Anreizprogramme bieten eine Chance, das unternehmensinterne Wissen und die Kreativität rund um das Thema „Energiesparen“ zu nutzen. Zur Incentivierung liegen verschiedene Fallstudien vor, angefangen von praxisnaher Information über Ideenmanagement bis hin zu Klimasparbüchern und Prämien. Auch Bonus-Zielvereinbarungen könnten zum Bewusstseinswandel beitragen, indem sie ökologische Zielgrößen vorsehen. Klimabilanziell betrachtet bietet nach neueren Studien des Freiburger Öko-Instituts das Mobile Arbeiten bemerkenswertes CO2-Einspaarpotential von bis zu 12,2 Megatonnen CO2 oder 80 Millionen Flüge von London nach Berlin – allein für Deutschland.
Bei aller Kreativität: Die rechtliche Umsetzung muss sorgfältig begleitet sein. Beispielsweise sollte beim Ideenmanagement der „Link“ zum Arbeitnehmererfindungsrecht im Auge behalten werden.
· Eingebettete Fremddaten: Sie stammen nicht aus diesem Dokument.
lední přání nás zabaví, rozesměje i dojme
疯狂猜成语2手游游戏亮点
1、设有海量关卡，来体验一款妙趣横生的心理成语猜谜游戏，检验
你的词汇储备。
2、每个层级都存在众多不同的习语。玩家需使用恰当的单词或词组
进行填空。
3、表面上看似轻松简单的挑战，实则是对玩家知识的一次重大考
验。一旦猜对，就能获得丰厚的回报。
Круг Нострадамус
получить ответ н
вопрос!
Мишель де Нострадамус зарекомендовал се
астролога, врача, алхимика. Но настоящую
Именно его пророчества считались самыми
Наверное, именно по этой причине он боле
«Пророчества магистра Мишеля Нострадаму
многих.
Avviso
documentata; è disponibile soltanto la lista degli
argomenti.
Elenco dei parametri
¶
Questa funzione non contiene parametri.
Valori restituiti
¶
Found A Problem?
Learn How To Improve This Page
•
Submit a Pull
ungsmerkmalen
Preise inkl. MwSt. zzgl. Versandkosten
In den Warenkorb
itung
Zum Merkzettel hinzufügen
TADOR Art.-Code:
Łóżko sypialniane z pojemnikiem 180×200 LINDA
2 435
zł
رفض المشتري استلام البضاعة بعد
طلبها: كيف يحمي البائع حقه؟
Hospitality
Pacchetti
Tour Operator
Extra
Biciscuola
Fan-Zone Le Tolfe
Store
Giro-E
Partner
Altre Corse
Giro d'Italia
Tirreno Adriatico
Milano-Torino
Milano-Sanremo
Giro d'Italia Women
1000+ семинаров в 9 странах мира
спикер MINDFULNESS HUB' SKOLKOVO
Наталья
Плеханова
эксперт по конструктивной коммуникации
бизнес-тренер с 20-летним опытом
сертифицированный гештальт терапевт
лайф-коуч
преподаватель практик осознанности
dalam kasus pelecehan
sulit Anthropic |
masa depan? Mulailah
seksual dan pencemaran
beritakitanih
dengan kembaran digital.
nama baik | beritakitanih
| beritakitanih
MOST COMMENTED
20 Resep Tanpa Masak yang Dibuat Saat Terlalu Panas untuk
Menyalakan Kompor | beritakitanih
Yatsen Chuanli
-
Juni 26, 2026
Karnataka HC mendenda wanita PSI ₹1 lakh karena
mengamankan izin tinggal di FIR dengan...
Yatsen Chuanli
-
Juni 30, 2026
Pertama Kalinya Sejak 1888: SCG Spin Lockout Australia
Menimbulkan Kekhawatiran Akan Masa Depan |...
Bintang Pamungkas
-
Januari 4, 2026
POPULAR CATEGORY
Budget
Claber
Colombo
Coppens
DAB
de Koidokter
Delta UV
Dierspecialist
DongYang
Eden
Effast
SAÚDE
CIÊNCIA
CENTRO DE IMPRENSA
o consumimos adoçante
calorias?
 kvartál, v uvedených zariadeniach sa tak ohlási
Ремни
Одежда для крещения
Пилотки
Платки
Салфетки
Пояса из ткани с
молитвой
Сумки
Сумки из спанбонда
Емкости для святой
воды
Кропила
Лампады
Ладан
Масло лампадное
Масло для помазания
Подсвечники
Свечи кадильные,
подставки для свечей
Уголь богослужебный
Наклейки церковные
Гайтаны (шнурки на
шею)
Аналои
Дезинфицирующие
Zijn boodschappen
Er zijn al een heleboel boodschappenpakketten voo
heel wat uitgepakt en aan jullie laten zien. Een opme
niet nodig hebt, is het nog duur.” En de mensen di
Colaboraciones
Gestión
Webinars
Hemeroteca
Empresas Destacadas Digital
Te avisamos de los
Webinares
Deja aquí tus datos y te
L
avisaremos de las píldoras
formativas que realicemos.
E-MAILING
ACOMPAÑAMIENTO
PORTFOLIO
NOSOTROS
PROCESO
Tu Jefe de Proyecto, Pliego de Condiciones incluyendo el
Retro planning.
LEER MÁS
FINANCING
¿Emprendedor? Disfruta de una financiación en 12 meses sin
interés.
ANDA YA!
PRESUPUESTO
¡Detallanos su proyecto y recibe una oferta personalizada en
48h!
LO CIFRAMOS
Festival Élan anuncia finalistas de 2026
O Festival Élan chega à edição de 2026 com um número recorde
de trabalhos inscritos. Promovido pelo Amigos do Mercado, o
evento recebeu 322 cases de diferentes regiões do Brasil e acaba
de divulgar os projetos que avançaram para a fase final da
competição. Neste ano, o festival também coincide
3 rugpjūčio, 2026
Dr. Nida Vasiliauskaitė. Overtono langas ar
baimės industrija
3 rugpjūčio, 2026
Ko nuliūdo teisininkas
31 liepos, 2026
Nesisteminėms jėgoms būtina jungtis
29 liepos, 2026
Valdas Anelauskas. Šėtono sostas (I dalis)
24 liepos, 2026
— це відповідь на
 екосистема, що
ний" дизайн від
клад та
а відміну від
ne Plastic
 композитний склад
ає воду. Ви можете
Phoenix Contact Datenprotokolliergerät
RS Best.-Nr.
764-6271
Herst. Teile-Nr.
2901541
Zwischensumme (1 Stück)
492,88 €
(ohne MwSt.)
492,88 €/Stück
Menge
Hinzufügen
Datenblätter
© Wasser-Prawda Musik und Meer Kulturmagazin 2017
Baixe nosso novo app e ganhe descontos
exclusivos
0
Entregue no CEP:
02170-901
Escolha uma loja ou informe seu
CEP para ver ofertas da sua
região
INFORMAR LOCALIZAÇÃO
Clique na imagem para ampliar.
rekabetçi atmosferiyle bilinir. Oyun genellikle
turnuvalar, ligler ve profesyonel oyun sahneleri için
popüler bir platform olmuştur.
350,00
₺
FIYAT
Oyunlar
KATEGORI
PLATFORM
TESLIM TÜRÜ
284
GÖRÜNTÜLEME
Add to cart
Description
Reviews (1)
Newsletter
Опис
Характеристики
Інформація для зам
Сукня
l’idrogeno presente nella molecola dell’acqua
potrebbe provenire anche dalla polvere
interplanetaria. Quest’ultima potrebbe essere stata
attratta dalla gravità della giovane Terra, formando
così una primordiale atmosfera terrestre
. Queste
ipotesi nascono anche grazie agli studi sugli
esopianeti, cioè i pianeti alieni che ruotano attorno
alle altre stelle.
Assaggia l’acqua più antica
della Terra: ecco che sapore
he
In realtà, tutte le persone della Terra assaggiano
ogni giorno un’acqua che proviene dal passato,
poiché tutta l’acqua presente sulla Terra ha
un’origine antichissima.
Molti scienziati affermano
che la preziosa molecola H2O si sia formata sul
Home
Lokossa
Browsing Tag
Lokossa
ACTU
Betriebsräte müssen frühzeitig ins Boot geholt werden, da sie oftmals ein zwingendes Mitbestimmungsrecht haben, so klassischer Weise bei der Bonus-Einführung oder bei der mobilen Arbeit.
Zur Geschäftsführungspflicht gehört auch die Aufstellung von Notfallplänen, gerade bezüglich Energieknappheit. Arbeitgeber müssen sich priorisiert fragen, wie ihr Energiekrisen-Management in Zeiten von sich verknappenden Rohstoffen aussieht und welche Maßnahmen präventiv getroffen werden sollten. Regelungsgegenstände können Arbeitszeitverkürzungen, Kurzarbeit, Überstundenabbau, Notbesetzungen, Einstellungsstopps usw. sein. Im Zuge der rechtlichen Begleitung sollte auch ein Blick in bestehende Kollektivregelungen, etwa Tarifverträge mit Betriebsrisiko-Regelungen, geworfen werden. Natürlich müssen – bei Bestehen eines Betriebsrats – dessen Mitbestimmungsrechte beachtet werden.
Für Nachhaltigkeit und Energiesparen gibt es zahlreiche Wege. Die jeweilige Betriebskultur muss dabei im Blick behalten werden. Akzeptanz und Änderungswillen in der Belegschaft müssen gestärkt und gefördert werden. Derartige Projekte sollten von Betriebsräten unterstützt werden. Selbst wenn Betriebsräte kein erzwingbares umweltrechtliches Mandat haben, müssen sie regelmäßig bei der konkreten Ausgestaltung beteiligt werden. Wenn Unternehmensleitung und Betriebsräte kooperieren, bietet auch die derzeitige Energiekrise eine Chance.